Dubai unveils $7.6-billion mass transit rail system
Dubai, a Persian Gulf boomtown where Porsches share the road with truckloads of South Asian laborers, launched a mass-transit rail system Wednesday in an effort to ease crippling traffic that costs the city-state an estimated $1.4 billion a year.
Despite recent economic reverses, the railway in this United Arab Emirates city of superlatives -- home to palm-shaped artificial islands and the world’s tallest building -- will sport a showy attitude. The system will include VIP cars with fares equivalent to $3.55, more than seven times the lowest-cost ticket.
The $7.6-billion automatic rail system, under construction since 2005 and 80% over budget, made its inaugural journey Wednesday night with several hundred contest winners as passengers, news reports said. Service opens to the public today.

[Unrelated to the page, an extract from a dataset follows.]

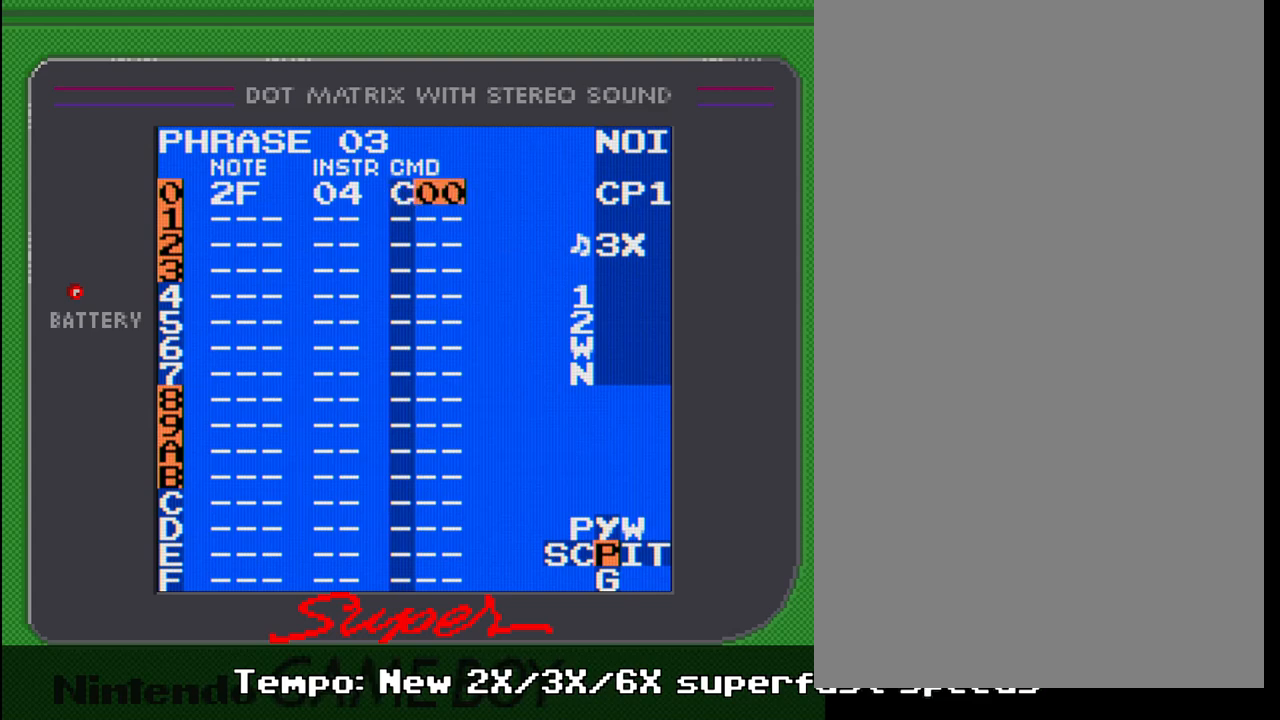
{"buttons": ["A", "DPAD_UP"], "events": [[33, "DPAD_RIGHT", "up"], [83, "A", "down"], [350, "DPAD_UP", "down"]]}
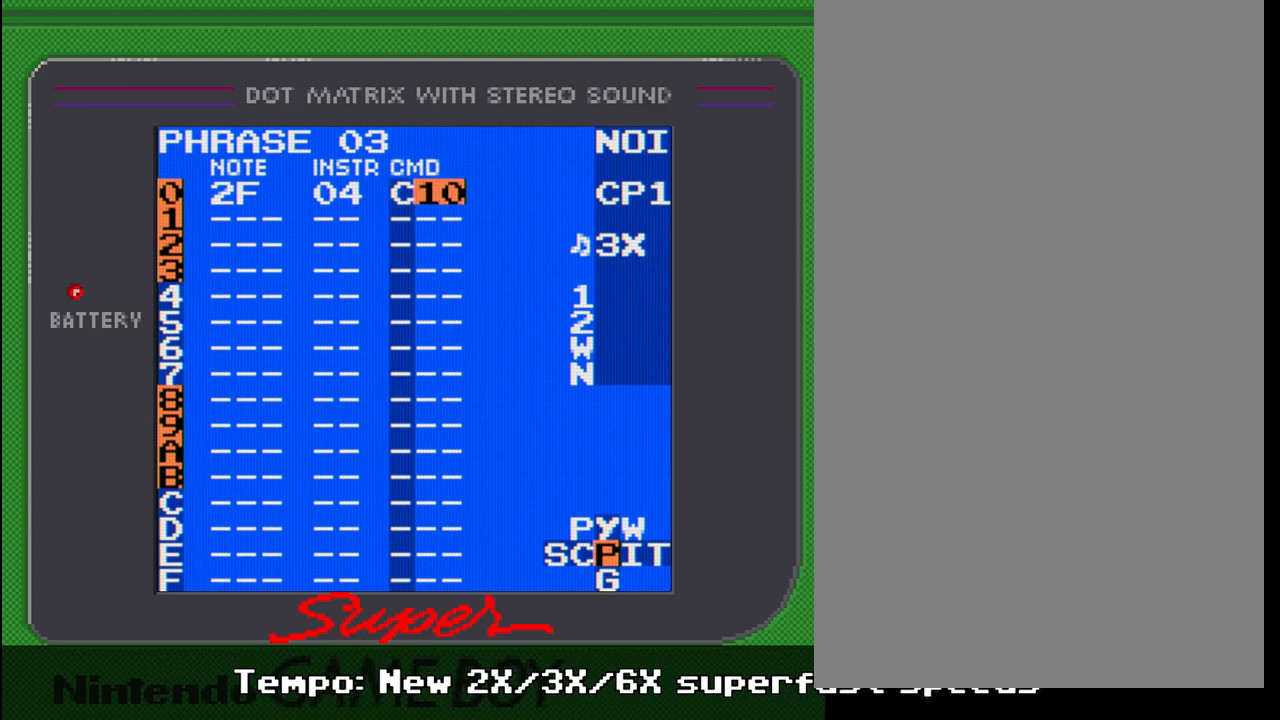
{"buttons": ["A"], "events": [[117, "DPAD_UP", "up"]]}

Initially only 10 of the 29 stations will operate on the Red Line. It runs from the airport through downtown, across the Dubai Creek and along lengthy Sheik Zayed Road adjacent to luxurious new high-rise towers, some of them unfinished because of the global economic downturn.

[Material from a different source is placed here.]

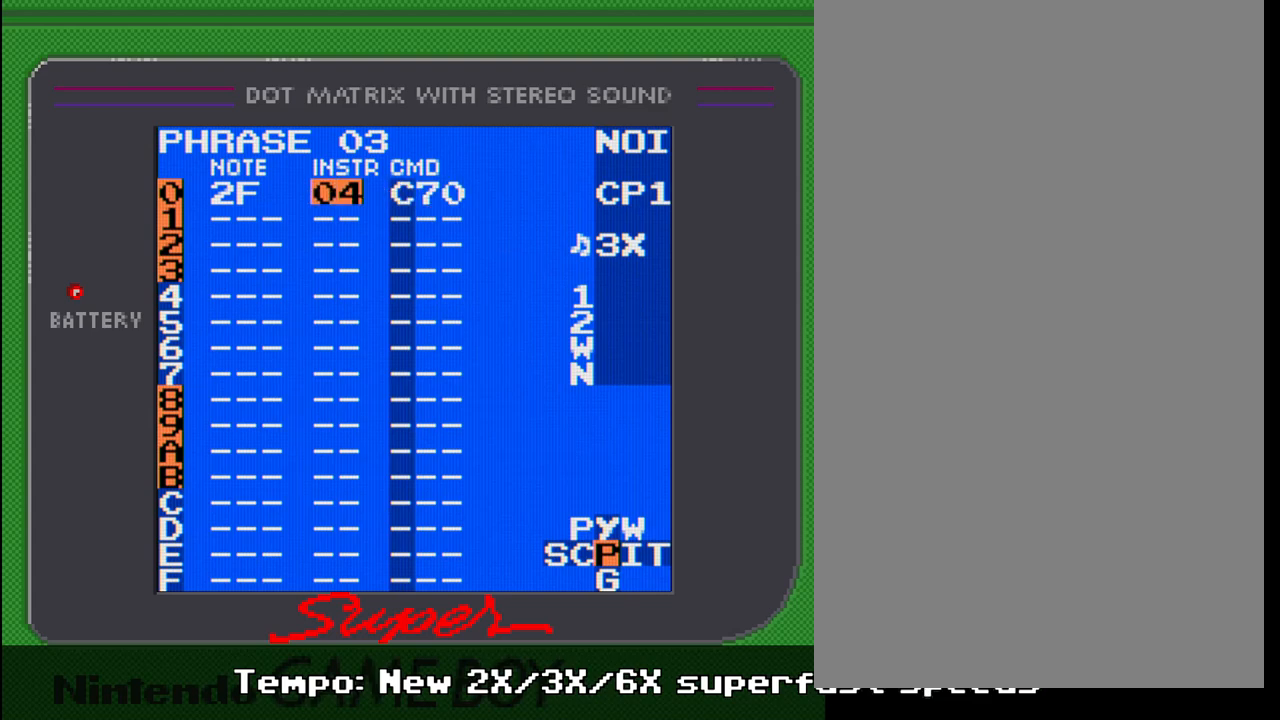
{"buttons": ["A"], "events": [[67, "DPAD_LEFT", "up"], [200, "A", "down"]]}
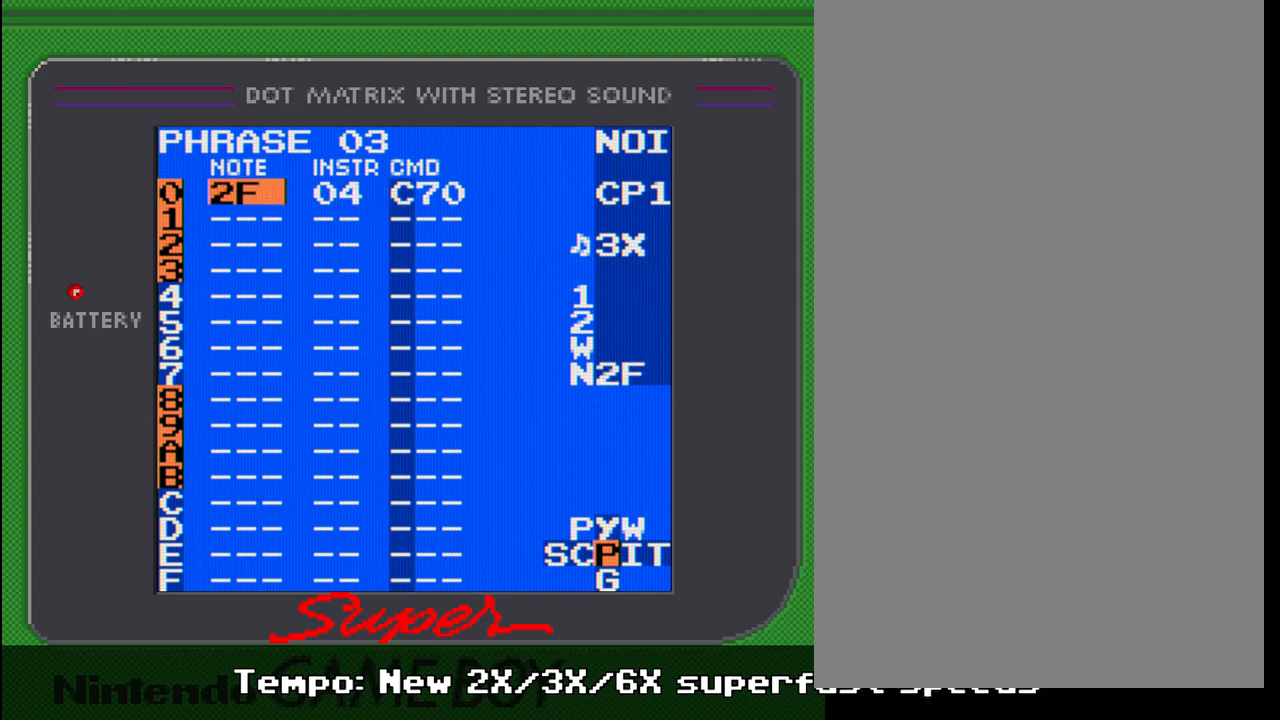
{"buttons": [], "events": [[283, "A", "up"]]}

The Green Line is expected to open over the next year, expanding the system to about 47 stations along 46 miles of railway.
Only 5% of Dubai residents use public transportation, but authorities are hoping to raise that number to 20% by keeping regular fares between 50 cents and $1.50, the same as the bus system.
Rapid transit is an element of public space and life in cities such as New York, London and Paris. Many wonder whether Dubai’s rail system can make a difference in a city defined by individualism and gated communities.
In seeking to establish itself as an international commercial center, Dubai championed exclusivity over accessibility, investing little in public space. Authorities are highlighting the grandeur of the new rail system over its convenience. But the system, which will run both above and below ground, might end up changing public attitudes anyway.
“There’s a lot of emphasis on this being a luxurious public transportation system, which will distinguish Dubai from New York or London,” said Tabitha Decker, a Yale University researcher and a visiting scholar at the Dubai School of Government, who is writing her dissertation on the development of the metro.
“It’s about aesthetics and commercialism, but when you combine it with the fact that this is also a public good, this is a bit of a surprising moment in Dubai’s history. It’s not fitting into our idea of what Dubai is,” she said. “I think it’s something Dubai should be proud of.”
But some Dubai residents were skeptical about the metro’s practicality, pointing out that the initial route runs only along Sheik Zayed Road.
Ghassan Abdul-Sater, a 26-year-old Dubai resident and Lebanon native who is in advertising, said he would continue to drive to work rather than brave the hassle of public transportation.
“Parking somewhere to use the metro and then get off and walk to work?” he said. “I think I’ll have minimal uses” for the metro.